In variable-length records, there exist the following two problems:
- Defining the way of representing a single record so as to extract the individual attributes easily.
- Defining the way of storing variable-length records within a block so as to extract that record in a block easily.
Thus, the representation of a variable-length record can be divided into two parts:
- An initial part of the record with fixed-length attributes such as numeric values, dates, fixed-length character attributes for storing their value.
- The data for variable-length attributes such as varchar type is represented in the initial part of the record by (offset, length) pair. The offset refers to the place where that record begins, and length refers to the length of the variable-size attribute. Thus, the initial part stores fixed-size information about each attribute, i.e., whether it is the fixed-length or variable-length attribute.
Slotted-page Structure
There occurs a problem to store variable-length records within the block. Thus, such records are organized in a slotted-page structure within the block. In the slotted-page structure, a header is present at the starting of each block. This header holds information such as:
- The number of record entries in the header
- No free space remaining in the block
- An array containing the information on the location and size of the records.
Inserting and Deleting Method
The variable-length records reside in a contiguous manner within the block.
When a new record is to be inserted, it gets the place at the end of the free space. It is because free space is contiguous as well. Also, the header fills an entry with the size and location information of the newly inserted record.
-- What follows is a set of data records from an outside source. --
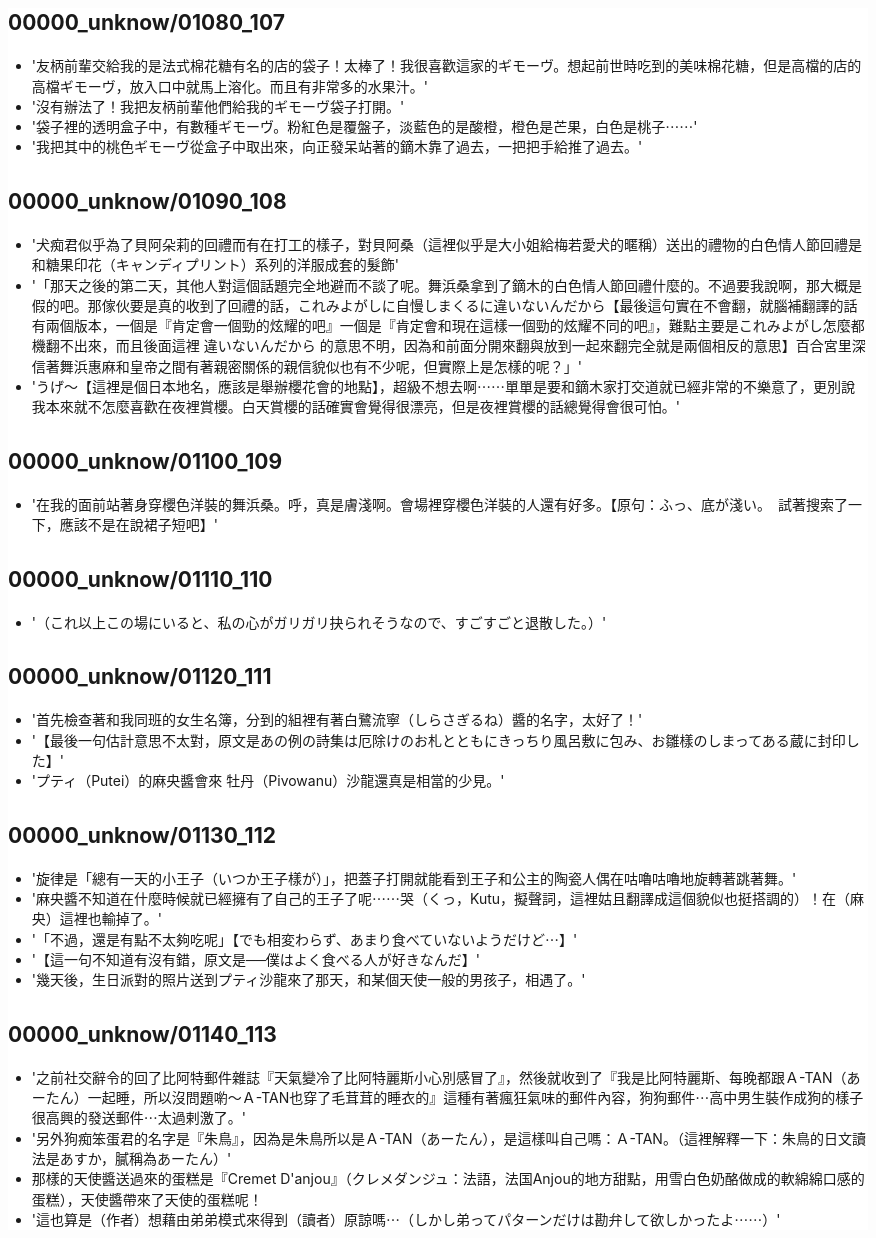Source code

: 
## 00000_unknow/01080_107

- '友柄前輩交給我的是法式棉花糖有名的店的袋子！太棒了！我很喜歡這家的ギモーヴ。想起前世時吃到的美味棉花糖，但是高檔的店的高檔ギモーヴ，放入口中就馬上溶化。而且有非常多的水果汁。'
- '沒有辦法了！我把友柄前輩他們給我的ギモーヴ袋子打開。'
- '袋子裡的透明盒子中，有數種ギモーヴ。粉紅色是覆盤子，淡藍色的是酸橙，橙色是芒果，白色是桃子⋯⋯'
- '我把其中的桃色ギモーヴ從盒子中取出來，向正發呆站著的鏑木靠了過去，一把把手給推了過去。'


## 00000_unknow/01090_108

- '犬痴君似乎為了貝阿朵莉的回禮而有在打工的樣子，對貝阿桑（這裡似乎是大小姐給梅若愛犬的暱稱）送出的禮物的白色情人節回禮是和糖果印花（キャンディプリント）系列的洋服成套的髮飾'
- '「那天之後的第二天，其他人對這個話題完全地避而不談了呢。舞浜桑拿到了鏑木的白色情人節回禮什麼的。不過要我說啊，那大概是假的吧。那傢伙要是真的收到了回禮的話，これみよがしに自慢しまくるに違いないんだから【最後這句實在不會翻，就腦補翻譯的話有兩個版本，一個是『肯定會一個勁的炫耀的吧』一個是『肯定會和現在這樣一個勁的炫耀不同的吧』，難點主要是これみよがし怎麼都機翻不出來，而且後面這裡 違いないんだから 的意思不明，因為和前面分開來翻與放到一起來翻完全就是兩個相反的意思】百合宮里深信著舞浜惠麻和皇帝之間有著親密關係的親信貌似也有不少呢，但實際上是怎樣的呢？」'
- 'うげ～【這裡是個日本地名，應該是舉辦櫻花會的地點】，超級不想去啊⋯⋯單單是要和鏑木家打交道就已經非常的不樂意了，更別說我本來就不怎麼喜歡在夜裡賞櫻。白天賞櫻的話確實會覺得很漂亮，但是夜裡賞櫻的話總覺得會很可怕。'


## 00000_unknow/01100_109

- '在我的面前站著身穿櫻色洋裝的舞浜桑。呼，真是膚淺啊。會場裡穿櫻色洋裝的人還有好多。【原句：ふっ、底が淺い。　試著搜索了一下，應該不是在說裙子短吧】'


## 00000_unknow/01110_110

- '（これ以上この場にいると、私の心がガリガリ抉られそうなので、すごすごと退散した。）'


## 00000_unknow/01120_111

- '首先檢查著和我同班的女生名簿，分到的組裡有著白鷺流寧（しらさぎるね）醬的名字，太好了！'
- '【最後一句估計意思不太對，原文是あの例の詩集は厄除けのお札とともにきっちり風呂敷に包み、お雛樣のしまってある蔵に封印した】'
- 'プティ（Putei）的麻央醬會來 牡丹（Pivowanu）沙龍還真是相當的少見。'


## 00000_unknow/01130_112

- '旋律是「總有一天的小王子（いつか王子樣が）」，把蓋子打開就能看到王子和公主的陶瓷人偶在咕嚕咕嚕地旋轉著跳著舞。'
- '麻央醬不知道在什麼時候就已經擁有了自己的王子了呢⋯⋯哭（くっ，Kutu，擬聲詞，這裡姑且翻譯成這個貌似也挺搭調的）！在（麻央）這裡也輸掉了。'
- '「不過，還是有點不太夠吃呢」【でも相変わらず、あまり食べていないようだけど⋯】'
- '【這一句不知道有沒有錯，原文是──僕はよく食べる人が好きなんだ】'
- '幾天後，生日派對的照片送到プティ沙龍來了那天，和某個天使一般的男孩子，相遇了。'


## 00000_unknow/01140_113

- '之前社交辭令的回了比阿特郵件雜誌『天氣變冷了比阿特麗斯小心別感冒了』，然後就收到了『我是比阿特麗斯、每晚都跟Ａ-TAN（あーたん）一起睡，所以沒問題喲～Ａ-TAN也穿了毛茸茸的睡衣的』這種有著瘋狂氣味的郵件內容，狗狗郵件⋯高中男生裝作成狗的樣子很高興的發送郵件⋯太過剌激了。'
- '另外狗痴笨蛋君的名字是『朱鳥』，因為是朱鳥所以是Ａ-TAN（あーたん），是這樣叫自己嗎：Ａ-TAN。（這裡解釋一下：朱鳥的日文讀法是あすか，膩稱為あーたん）'
- 那樣的天使醬送過來的蛋糕是『Cremet D'anjou』（クレメダンジュ：法語，法国Anjou的地方甜點，用雪白色奶酪做成的軟綿綿口感的蛋糕），天使醬帶來了天使的蛋糕呢！
- '這也算是（作者）想藉由弟弟模式來得到（讀者）原諒嗎⋯（しかし弟ってパターンだけは勘弁して欲しかったよ⋯⋯）'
When an existing record is deleted, space is freed, and the header entry sets to deleted. Before deleting, it moves the record and occupies it to create the free space. The end-of-free-space gets the update. Then all the free space again sets between the first record and the final entry.
The primary technique of the slotted-page structure is that no pointer should directly point the record. Instead, it should point to the header entry that contains the information of its location. This stops fragmentation of space inside the block but supports indirect pointers to the record.